Was ihn aber wirklich störte war, dass sie am Schluss zu ihm sagte, nachdem sie ihm so viele Geschichten erzählt hatte.

„Du bist auch nicht schlecht, aber ich habe schon Besseres gesehen.“

Diese Worte schmerzten ihn, denn er war verliebt in sie, konnte sich nicht vorstellen, dass es noch etwas Schöneres auf der Welt geben könne als sie. Nachdem er sie unbekleidet gesehen hatte, hatte er sich in sie verliebt und stottere ein:“Ich liebe dich.“

Sie schaute ihn neckisch an und sagte:“ Na, na, mal langsam, das geht vorbei.“

Und so war es auch.

So vergingen zwei weitere Jahre, Anselmo mit Gewissensbissen, Lotario verliebt und Camila mit viel Spaß, bis die Situation friedlicher wurde. Anselmo hatte schließlich keine Gewissensbisse mehr, denn mit der Zeit hatte er verstanden, dass er die gleichen Sonette unterschiedlichen Frauen schicken konnte und eigentlich immer das Gleiche passierte. Lotario hatte, von Camila und einigen anderen geführt, viel über das Leben gelernt. Genug auf jeden Fall, um vernünftig zu werden und Camila war zufrieden, weil die Jungs endlich vernünftig wurden.

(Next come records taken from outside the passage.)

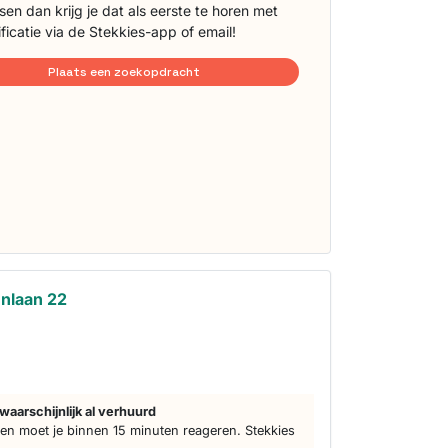
sen dan krijg je dat als eerste te horen met
ificatie via de Stekkies-app of email!
Plaats een zoekopdracht
nlaan 22
waarschijnlijk al verhuurd
n moet je binnen 15 minuten reageren. Stekkies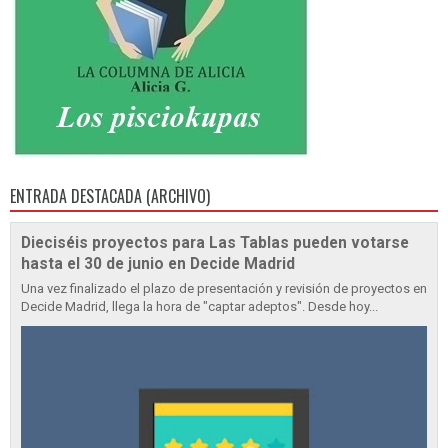
ENTRADA DESTACADA (ARCHIVO)
Dieciséis proyectos para Las Tablas pueden votarse
hasta el 30 de junio en Decide Madrid
Una vez finalizado el plazo de presentación y revisión de proyectos en
Decide Madrid, llega la hora de "captar adeptos". Desde hoy...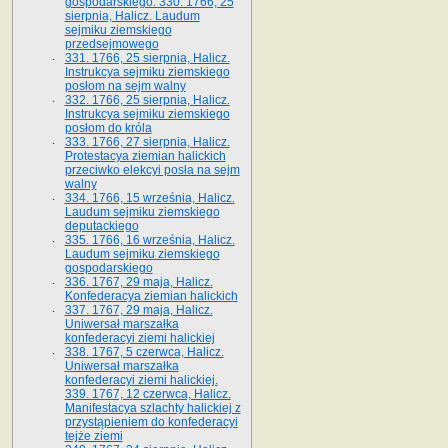
gospodarskiego. 330. 1766, 25
sierpnia, Halicz. Laudum
sejmiku ziemskiego
przedsejmowego
331. 1766, 25 sierpnia, Halicz.
Instrukcya sejmiku ziemskiego
posłom na sejm walny
332. 1766, 25 sierpnia, Halicz.
Instrukcya sejmiku ziemskiego
posłom do króla
333. 1766, 27 sierpnia, Halicz.
Protestacya ziemian halickich
przeciwko elekcyi posła na sejm
walny
334. 1766, 15 września, Halicz.
Laudum sejmiku ziemskiego
deputackiego
335. 1766, 16 września, Halicz.
Laudum sejmiku ziemskiego
gospodarskiego
336. 1767, 29 maja, Halicz.
Konfederacya ziemian halickich
337. 1767, 29 maja, Halicz.
Uniwersał marszałka
konfederacyi ziemi halickiej
338. 1767, 5 czerwca, Halicz.
Uniwersał marszałka
konfederacyi ziemi halickiej.
339. 1767, 12 czerwca, Halicz.
Manifestacya szlachty halickiej z
przystąpieniem do konfederacyi
tejże ziemi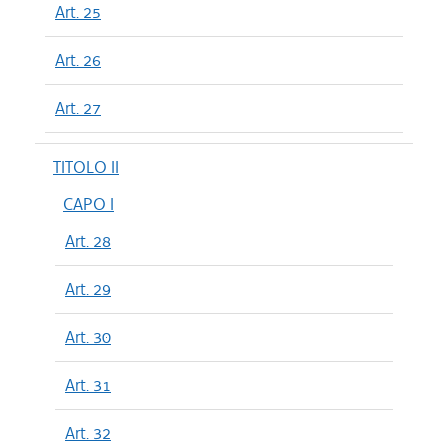
Art. 25
Art. 26
Art. 27
TITOLO II
CAPO I
Art. 28
Art. 29
Art. 30
Art. 31
Art. 32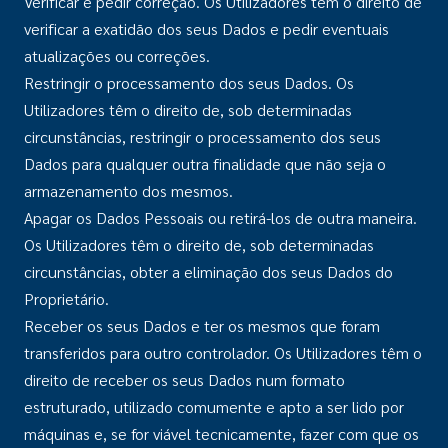
Verificar e pedir correção. Os Utilizadores têm o direito de
verificar a exatidão dos seus Dados e pedir eventuais
atualizações ou correções.
Restringir o processamento dos seus Dados. Os
Utilizadores têm o direito de, sob determinadas
circunstâncias, restringir o processamento dos seus
Dados para qualquer outra finalidade que não seja o
armazenamento dos mesmos.
Apagar os Dados Pessoais ou retirá-los de outra maneira.
Os Utilizadores têm o direito de, sob determinadas
circunstâncias, obter a eliminação dos seus Dados do
Proprietário.
Receber os seus Dados e ter os mesmos que foram
transferidos para outro controlador. Os Utilizadores têm o
direito de receber os seus Dados num formato
estruturado, utilizado comumente e apto a ser lido por
máquinas e, se for viável tecnicamente, fazer com que os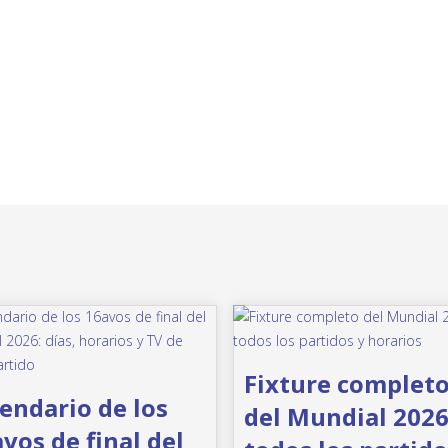
Fixture complet
endario de los
del Mundial 2026
vos de final del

Anfang fühlten sie sich immer etwas beleidigt, wenn sie sie mit dem David des Michelangelo verglich, der sich auf der Piazza della Signoria befand, wo sie mit ihnen hinging, um zu Abend zu essen, damit sie die Schönheit dieser Statue genießen konnten, später jedoch bemerkten sie, dass das nicht ernst gemeint war und sie sich auch mit weniger zufrieden gab.

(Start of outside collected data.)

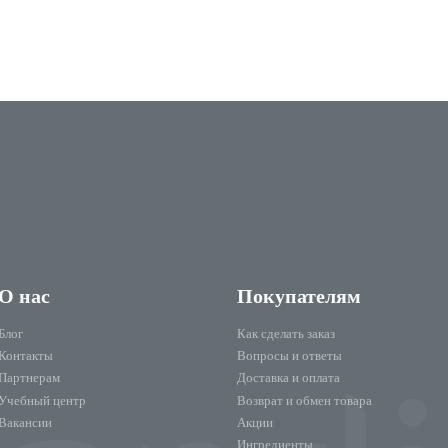
О нас
Покупателям
Блог
Как сделать заказ
Контакты
Вопросы и ответы
Партнерам
Доставка и оплата
Учебный центр
Возврат и обмен товара
Вакансии
Акции
Ингредиенты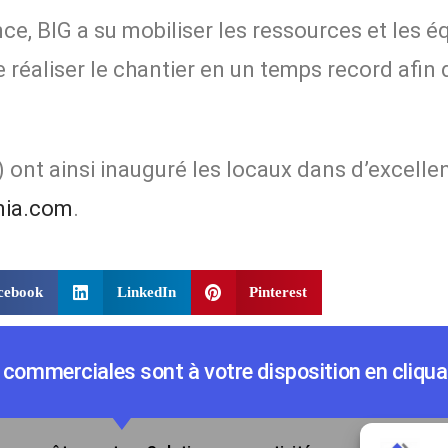
ce, BIG a su mobiliser les ressources et les 
 réaliser le chantier en un temps record afin 
ont ainsi inauguré les locaux dans d’excellen
nia.com
.
cebook
LinkedIn
Pinterest
commerciales sont à votre disposition en cliquan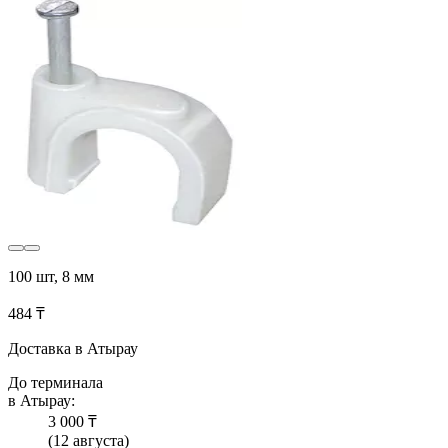
100 шт, 8 мм
484 ₸
Доставка в Атырау
До терминала
в Атырау:
3 000 ₸
(12 августа)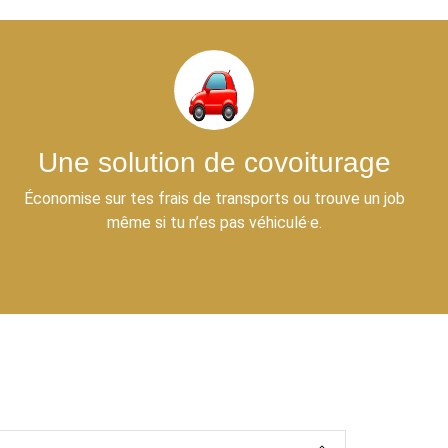
Une solution de covoiturage
Économise sur tes frais de transports ou trouve un job
même si tu n’es pas véhiculé·e.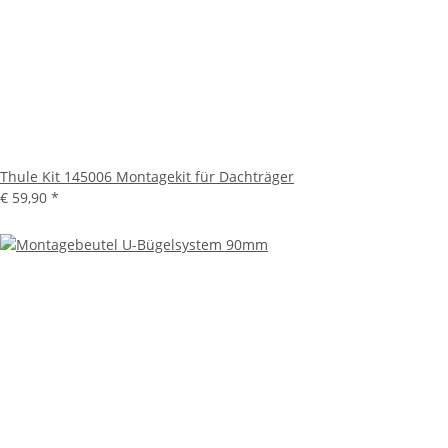
Thule Kit 145006 Montagekit für Dachträger
€ 59,90
*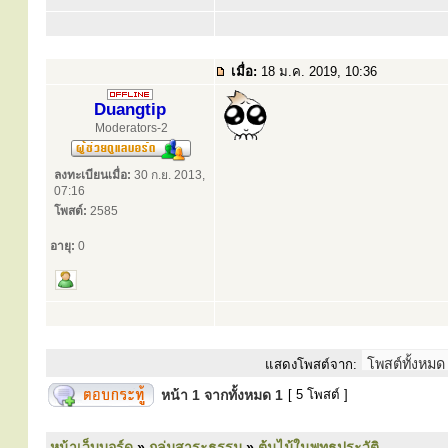
เมื่อ:
18 ม.ค. 2019, 10:36
Duangtip
Moderators-2
ลงทะเบียนเมื่อ:
30 ก.ย. 2013,
07:16
โพสต์:
2585
อายุ:
0
แสดงโพสต์จาก:
หน้า
1
จากทั้งหมด
1
[ 5 โพสต์ ]
หน้าเว็บบอร์ด
»
กลุ่มสาระธรรม
»
ต้นไม้ในพุทธประวัติ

Da sie im Grunde brave Jungs waren, machten sie sich über sich selbst lustig. Und so gab es immer lustige Dinge zu erzählen und sie verbrachten eine geile Zeit. (Da mir der Ausdruck nicht gefällt, schlage ich andere, nicht so schlagkräftige, die aber dasselbe ausdrücken, vor: Sie verbrachten die Zeit wie der Vater und mein Herr, sie vergnügten sich, sie verbrachten die Zeit wie Zwerge, sie verbrachten eine wunderbare Zeit... aber ich weiß, dass der Ausdrück sehr umgangssprachlich und superkorrekt ist. In diesem Fall ist es eine Frage des Geschmacks.)